Amalthea
Amalthea
New Line Cinema präsentiert mit diesem Film getreu seinem Namen ein Werk von Newcomern: Weder Editor Robert Duffy, noch story-writer Mark Protosevich, noch Director of Photography Paul Laufer verfügen über große Filmerfahrungen. Regisseur Tarsem Singh hat sogar sein Leinwanddebüt. Einzig Komponist Howard Shore überzeugte schon mit der Vertonung von „Sieben“ oder „Das Schweigen der Lämmer“. Unter diesem Blickwinkel betrachtet ist der Film hervorragend gelungen. Der Traum eines jeden Psychologen, nämlich in die Gedankenwelt seines Patienten einzutauchen, wird hier wahr; nur dass es sich bei dem Patienten um einen schizophrenen Killer handelt.

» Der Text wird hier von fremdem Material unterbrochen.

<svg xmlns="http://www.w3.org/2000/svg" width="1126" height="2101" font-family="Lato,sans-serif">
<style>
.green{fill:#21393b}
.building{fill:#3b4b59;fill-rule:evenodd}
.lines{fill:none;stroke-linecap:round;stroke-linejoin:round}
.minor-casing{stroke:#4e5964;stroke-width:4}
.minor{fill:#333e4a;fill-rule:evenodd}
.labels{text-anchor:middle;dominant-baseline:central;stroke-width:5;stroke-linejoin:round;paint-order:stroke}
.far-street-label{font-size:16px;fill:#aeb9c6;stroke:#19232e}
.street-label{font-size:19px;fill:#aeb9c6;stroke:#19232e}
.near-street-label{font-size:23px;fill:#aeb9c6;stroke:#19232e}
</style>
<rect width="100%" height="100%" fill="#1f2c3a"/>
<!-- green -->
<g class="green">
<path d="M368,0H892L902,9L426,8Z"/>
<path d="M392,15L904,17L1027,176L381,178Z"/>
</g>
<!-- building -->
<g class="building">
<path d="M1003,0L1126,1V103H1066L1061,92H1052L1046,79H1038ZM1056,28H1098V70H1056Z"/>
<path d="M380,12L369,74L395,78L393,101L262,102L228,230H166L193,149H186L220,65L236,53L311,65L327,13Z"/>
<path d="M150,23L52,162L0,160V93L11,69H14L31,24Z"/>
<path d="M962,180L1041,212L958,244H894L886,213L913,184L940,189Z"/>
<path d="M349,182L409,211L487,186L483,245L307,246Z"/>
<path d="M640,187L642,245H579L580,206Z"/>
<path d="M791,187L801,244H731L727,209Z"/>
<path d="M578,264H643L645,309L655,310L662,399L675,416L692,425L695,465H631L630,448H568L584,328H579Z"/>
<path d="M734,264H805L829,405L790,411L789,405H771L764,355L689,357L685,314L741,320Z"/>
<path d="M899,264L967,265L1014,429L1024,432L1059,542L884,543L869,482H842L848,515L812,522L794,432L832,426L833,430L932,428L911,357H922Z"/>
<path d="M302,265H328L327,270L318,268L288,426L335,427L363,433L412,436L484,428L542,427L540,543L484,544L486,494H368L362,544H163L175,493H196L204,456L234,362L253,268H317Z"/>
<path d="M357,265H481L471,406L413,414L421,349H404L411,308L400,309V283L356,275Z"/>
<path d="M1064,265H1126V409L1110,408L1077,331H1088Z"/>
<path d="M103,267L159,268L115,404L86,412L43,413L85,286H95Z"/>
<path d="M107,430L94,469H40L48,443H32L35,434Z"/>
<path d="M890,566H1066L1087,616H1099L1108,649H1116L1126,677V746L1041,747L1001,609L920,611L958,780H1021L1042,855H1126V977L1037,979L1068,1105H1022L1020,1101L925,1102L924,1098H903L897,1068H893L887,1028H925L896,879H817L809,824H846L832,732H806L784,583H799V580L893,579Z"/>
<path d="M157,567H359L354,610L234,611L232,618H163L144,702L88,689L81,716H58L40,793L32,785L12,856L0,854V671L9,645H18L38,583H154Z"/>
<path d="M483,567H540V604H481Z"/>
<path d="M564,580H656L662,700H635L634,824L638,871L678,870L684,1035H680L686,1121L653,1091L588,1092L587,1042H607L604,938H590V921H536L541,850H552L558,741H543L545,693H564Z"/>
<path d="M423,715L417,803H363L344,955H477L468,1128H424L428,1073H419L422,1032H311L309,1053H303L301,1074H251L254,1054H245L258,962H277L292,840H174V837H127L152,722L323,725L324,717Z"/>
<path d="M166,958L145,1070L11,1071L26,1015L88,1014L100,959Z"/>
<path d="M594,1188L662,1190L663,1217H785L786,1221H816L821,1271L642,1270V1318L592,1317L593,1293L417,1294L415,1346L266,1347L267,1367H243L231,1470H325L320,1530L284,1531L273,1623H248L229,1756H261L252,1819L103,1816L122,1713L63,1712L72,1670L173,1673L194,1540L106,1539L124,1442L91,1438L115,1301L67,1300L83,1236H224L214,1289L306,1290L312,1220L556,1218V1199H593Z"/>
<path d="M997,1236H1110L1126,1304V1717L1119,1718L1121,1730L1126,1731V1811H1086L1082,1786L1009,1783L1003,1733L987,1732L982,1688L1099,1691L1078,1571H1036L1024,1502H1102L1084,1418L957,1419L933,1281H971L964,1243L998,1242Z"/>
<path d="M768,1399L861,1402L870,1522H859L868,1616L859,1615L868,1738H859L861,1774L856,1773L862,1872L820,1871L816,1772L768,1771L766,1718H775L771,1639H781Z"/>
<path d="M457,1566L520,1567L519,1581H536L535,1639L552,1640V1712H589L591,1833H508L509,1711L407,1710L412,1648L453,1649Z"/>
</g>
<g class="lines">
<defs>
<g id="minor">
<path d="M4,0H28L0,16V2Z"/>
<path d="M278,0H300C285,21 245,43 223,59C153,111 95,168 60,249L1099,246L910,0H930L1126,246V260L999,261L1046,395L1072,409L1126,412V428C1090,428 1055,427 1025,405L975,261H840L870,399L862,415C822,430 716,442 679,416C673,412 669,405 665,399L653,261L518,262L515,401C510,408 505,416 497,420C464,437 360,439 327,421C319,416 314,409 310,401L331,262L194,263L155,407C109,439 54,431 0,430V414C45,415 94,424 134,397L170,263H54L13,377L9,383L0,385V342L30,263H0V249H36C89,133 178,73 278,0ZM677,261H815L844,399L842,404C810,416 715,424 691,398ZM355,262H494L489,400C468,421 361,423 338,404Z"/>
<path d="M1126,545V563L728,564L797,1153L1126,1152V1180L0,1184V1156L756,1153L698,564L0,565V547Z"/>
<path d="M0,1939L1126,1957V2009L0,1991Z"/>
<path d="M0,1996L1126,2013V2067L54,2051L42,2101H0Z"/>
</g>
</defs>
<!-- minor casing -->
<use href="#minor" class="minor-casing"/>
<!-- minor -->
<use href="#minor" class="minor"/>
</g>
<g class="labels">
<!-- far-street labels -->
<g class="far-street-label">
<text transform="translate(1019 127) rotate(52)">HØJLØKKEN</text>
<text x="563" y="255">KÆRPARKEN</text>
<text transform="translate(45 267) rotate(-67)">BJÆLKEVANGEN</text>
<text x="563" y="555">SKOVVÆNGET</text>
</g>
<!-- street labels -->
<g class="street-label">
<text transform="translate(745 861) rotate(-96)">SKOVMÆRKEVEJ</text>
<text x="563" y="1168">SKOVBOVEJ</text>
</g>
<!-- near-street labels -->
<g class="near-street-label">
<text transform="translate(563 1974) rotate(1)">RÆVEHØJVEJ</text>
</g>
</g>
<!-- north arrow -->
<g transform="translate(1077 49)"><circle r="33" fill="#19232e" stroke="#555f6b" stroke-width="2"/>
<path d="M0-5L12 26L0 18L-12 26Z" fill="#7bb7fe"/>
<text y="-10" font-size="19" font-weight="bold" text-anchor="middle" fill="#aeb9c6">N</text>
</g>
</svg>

Die Story ist zwar in den Szenen, in denen der Film in der Realität verweilt, nur sehr rudimentär und geradlinig aufgebaut, weist zum Teil auch logische Brüche auf, dafür schöpft sie in der Traumwelt aus dem Vollen. Die Beleuchtung der Charaktere findet komplett in diesen Szenen statt, was die Traumwelt realer erscheinen lässt, als die schemenhafte Wirklichkeit.
An diesem Grundprinzip wirken auch die anderen Elemente des Films mit: Die Kamera, die in der realen Welt nur verhalten mit Effekten spielt, wirkt in der Gedankenwelt regelrecht entfesselt und zeigt von extremen Totalen und extremen Close-Ups bis zu Überkopf-Aufnahmen ein beeindruckendes Repertoire von Paul Laufer. Der Schnitt trägt dabei auch einen großen Teil zum Tempo mancher Szenen bei. So wird der Betrachter durch die grandiose Optik der Schauplätze geleitet, die dem meisterhaften Production Design von Tom Foden zu verdanken ist. Die Sets schwelgen in einer Vielfalt von Farben, Formen und Symbolen und entführen den Zuschauer in immer neue Szenerien, von phantastisch bis beängstigend. Auch die aus „Bram Stoker's Dracula“ bekannten, bizarren Kostümentwürfe von Eiko Ishioka sind zu bestaunen.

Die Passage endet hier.